I'm alternately feeling ok and sleepy. I will have to do what I need to get some rest. And refreshment or healing. I think that this will help more than anything.

The bank has replied and they want me to call this number to get my consumer report which means that if the bank sees no early warning remarks about me that this will allow me to continue as their depositor. Now I'm only allowed to go there a physically transact business. I have other banks, however so if this bank goes awry then I will rely on the other banks so carry the financial load that I will receive.

I think I will soon be given a break. This is my optimism and I will be happier because of it. That Queen is no longer problematic. If she's still able to put a foot infront of the other then she might see to her own life and find a way to her own place where she can be at peace and forget about the sins her husband have piled upon her. I do not get any thoughts from him now. I think he's rather not interested nor is he caring about anything as he's quite old and any sad thoughts would put him over the edge. My mother the one who bore me isn't either. She's old and rather wants nothing to do with trying to help someone she's already buried a long time ago in Lancashire, England.

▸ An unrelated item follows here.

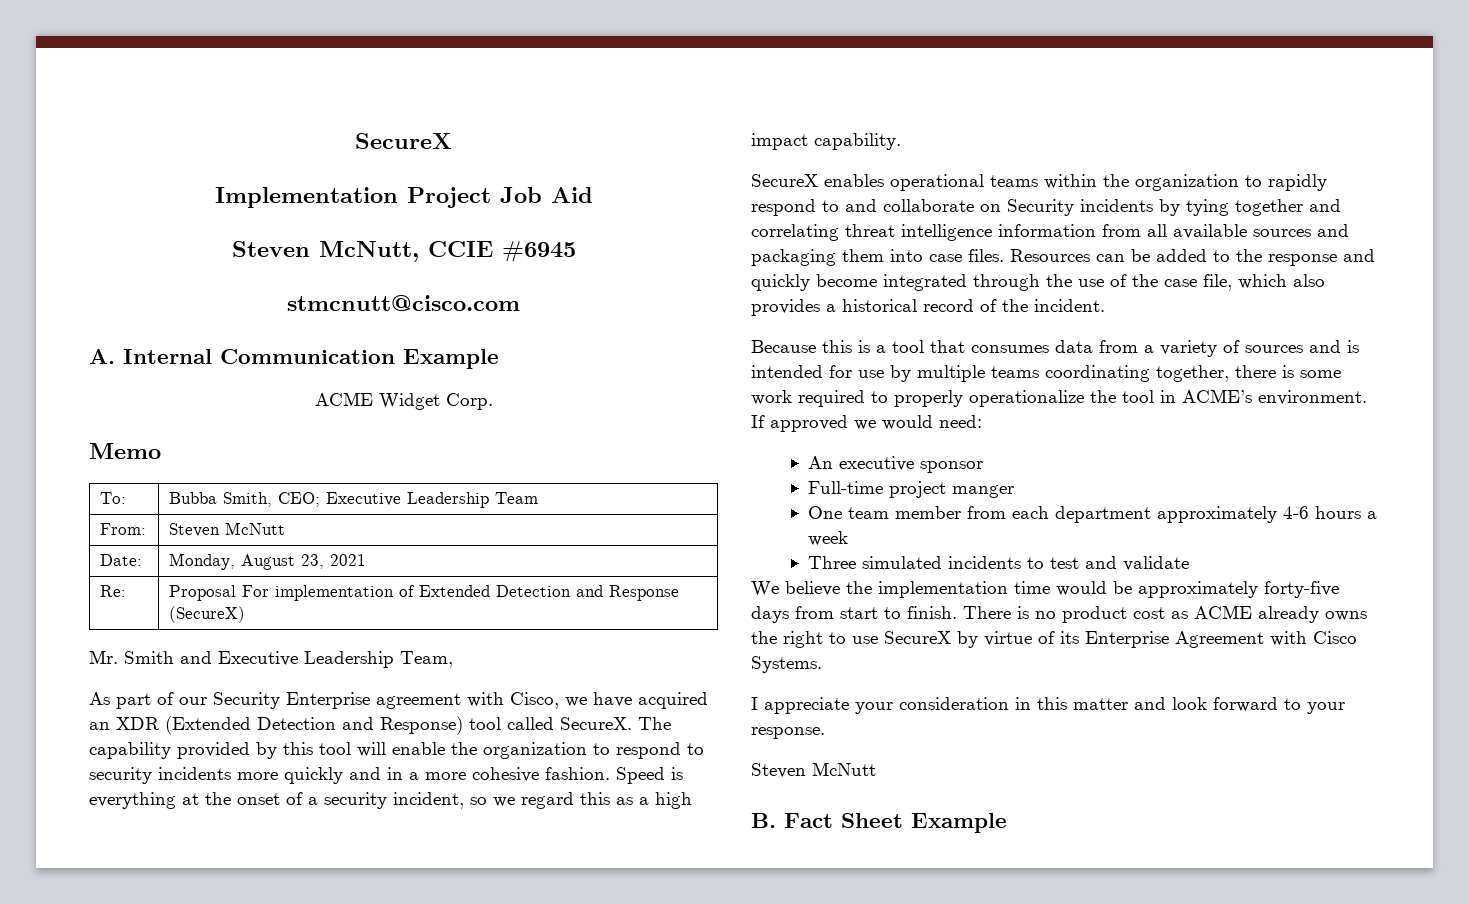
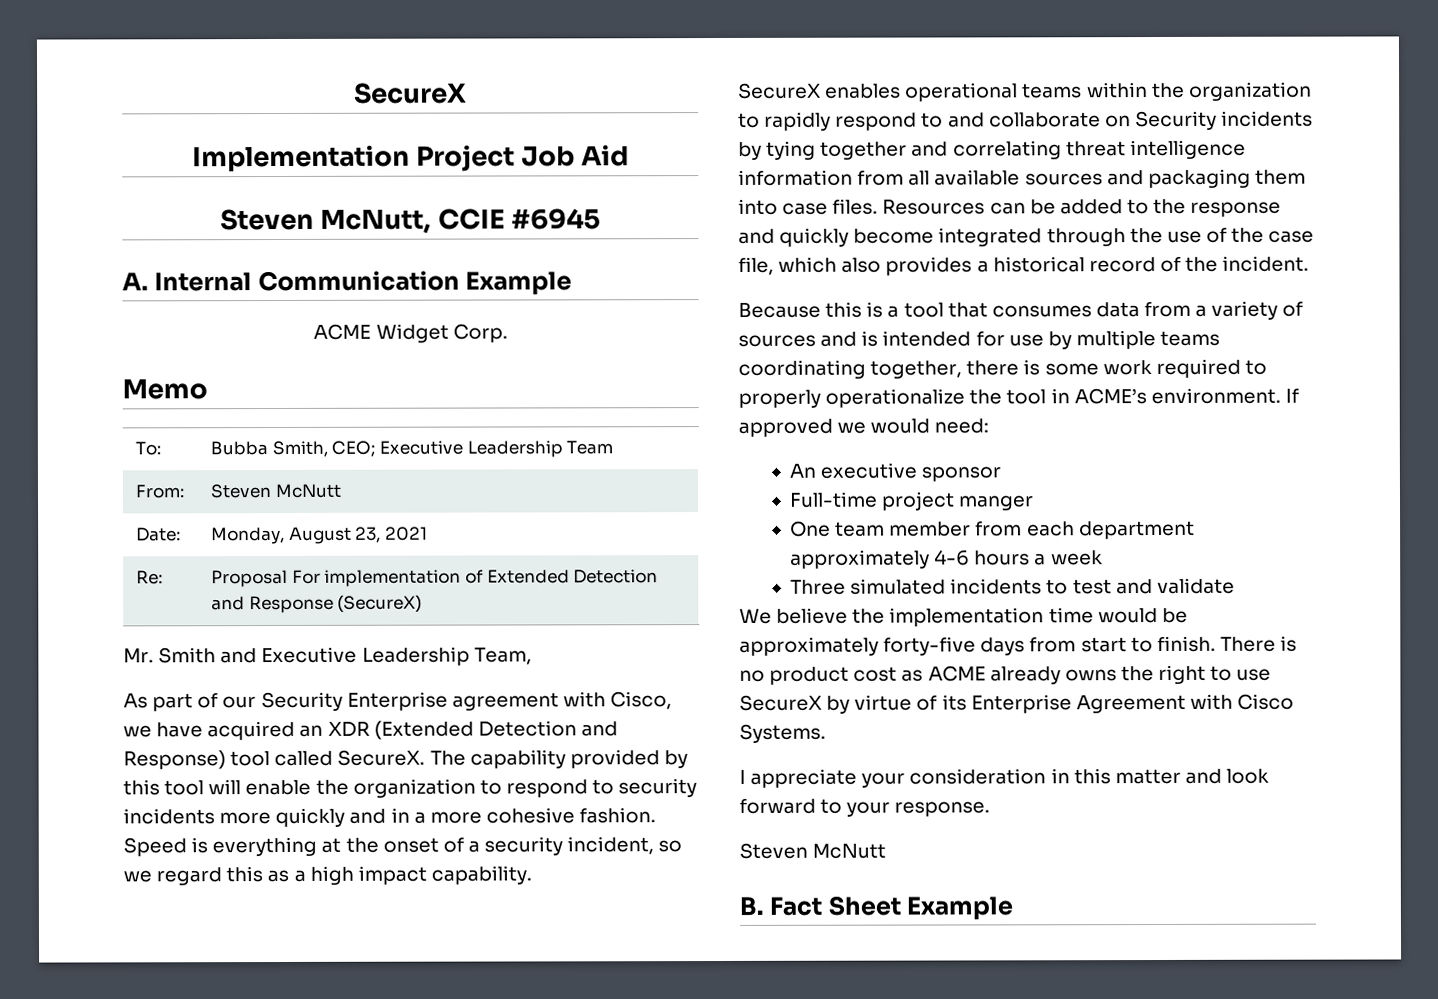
[287,295,520,311] // stmcnutt@cisco.com -> (601, 219) none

I'm responsible for looking forward to having a job that can be something to tide me through the future years. I have to look to God for help in that regard.
October 11, 2020 at 5:54pm
October 11, 2020 at 5:54pm
#995659
Call me the machine whisperer. At least, the washing machine. It's got several knobs and settings. Once in a while it stops in its tracks, and it is a mystery why that happens. It drives my Dad up the wall. Then it happened to me. I looked at it and fiddled with the knob and then I pulled it out again and the thing came to life. So today my Dad had a wash to do and it was obvious he wasn't trusting the thing. He was going to sit in front of it to see whether it would be ok enough to keep working. I suggested he do nothing and leave it alone. So he did. Then it stopped. I went to it and got it going again. Just now he looked into it and it had stopped. So he fiddled with it and it started up again. I guess we're both machine whisperers. Just something that we have to live with in our rickety old place.